Les juges du second degré ont annulé la vente et ils ont rejeté les demandes de l’acquéreur. Pour justifier leur solution, ils recourent à la théorie de la cause, démontrant l’importance de son rôle. Selon eux, l’acheteur n’étant pas créancier de la garantie de passif, la reconnaissance de dettes des vendeurs à son profit était sans cause (CA Paris, 24 mars 2017, n° 15/12473)

La Cour de cassation les censure aux motifs qu’elle « avait constaté que le prix de vente avait été déterminé dans l’acte et alors que l’existence de ce prix n’était pas affectée par une éventuelle impossibilité de le compenser avec une dette du vendeur à l’égard de l’acquéreur ».

Les juges du fond avaient une vision économique du prix. À partir du moment où la compensation ne pouvait pas jouer, ils en déduisaient que les vendeurs ne recevaient pas un paiement. La conclusion en était naturellement la nullité de l’opération, faute de prix.

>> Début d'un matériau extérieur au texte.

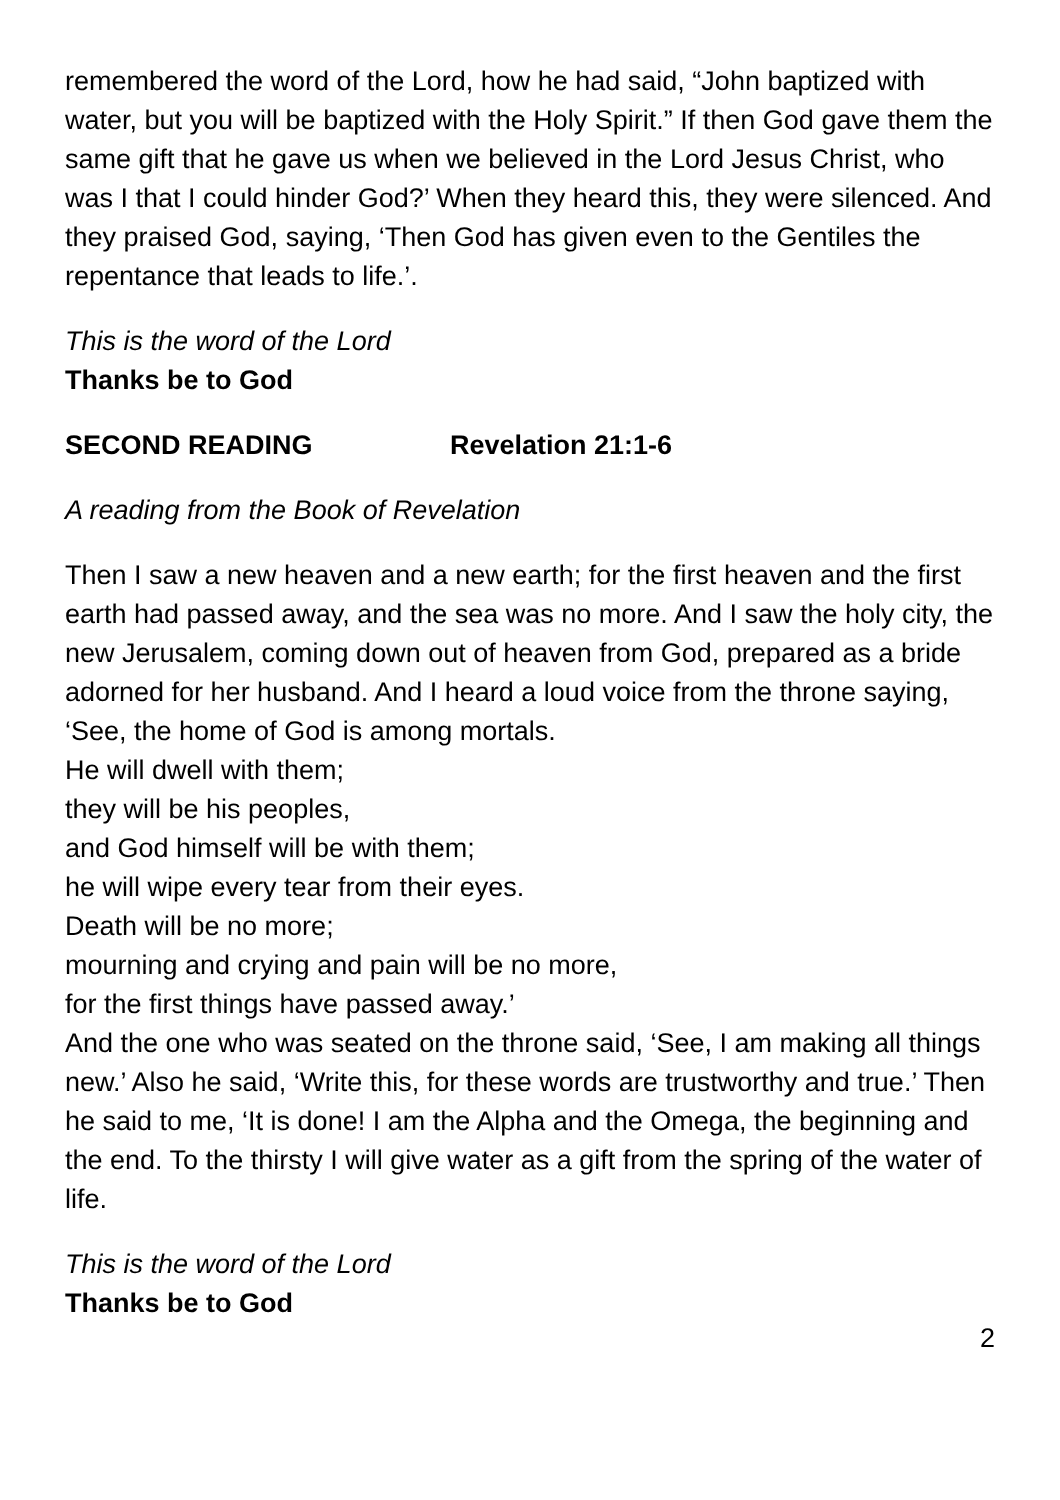remembered the word of the Lord, how he had said, “John baptized with water, but you will be baptized with the Holy Spirit.” If then God gave them the same gift that he gave us when we believed in the Lord Jesus Christ, who was I that I could hinder God?’ When they heard this, they were silenced. And they praised God, saying, ‘Then God has given even to the Gentiles the repentance that leads to life.’.
This is the word of the Lord
Thanks be to God
SECOND READING Revelation 21:1-6
A reading from the Book of Revelation
Then I saw a new heaven and a new earth; for the first heaven and the first earth had passed away, and the sea was no more. And I saw the holy city, the new Jerusalem, coming down out of heaven from God, prepared as a bride adorned for her husband. And I heard a loud voice from the throne saying,
‘See, the home of God is among mortals.
He will dwell with them;
they will be his peoples,
and God himself will be with them;
he will wipe every tear from their eyes.
Death will be no more;
mourning and crying and pain will be no more,
for the first things have passed away.’
And the one who was seated on the throne said, ‘See, I am making all things new.’ Also he said, ‘Write this, for these words are trustworthy and true.’ Then he said to me, ‘It is done! I am the Alpha and the Omega, the beginning and the end. To the thirsty I will give water as a gift from the spring of the water of life.
This is the word of the Lord
Thanks be to God
2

La solution adoptée par la Cour de cassation est beaucoup plus juridique. Elle conduit à rechercher si, au moment de la conclusion du contrat de vente, il existait un prix. Sa réponse est positive, ce qui est logique compte tenu de la structure de l’opération voulue par les parties. On se trouvait sans doute dans une hypothèse où un créancier et un débiteur s’accordent pour éteindre la dette de ce dernier par la technique de la vente par compensation d’un bien au premier. Il est certain que dans cette hypothèse le prix est déterminé et qu’il y a bien accord des parties sur la chose et sur le prix. Le fait qu’au final la compensation ne puisse pas jouer est indifférent, tout du moins au stade de la formation du contrat. Il s’agit alors d’une question de réclamation du prix. On se situe alors au stade de l’exécution de la vente.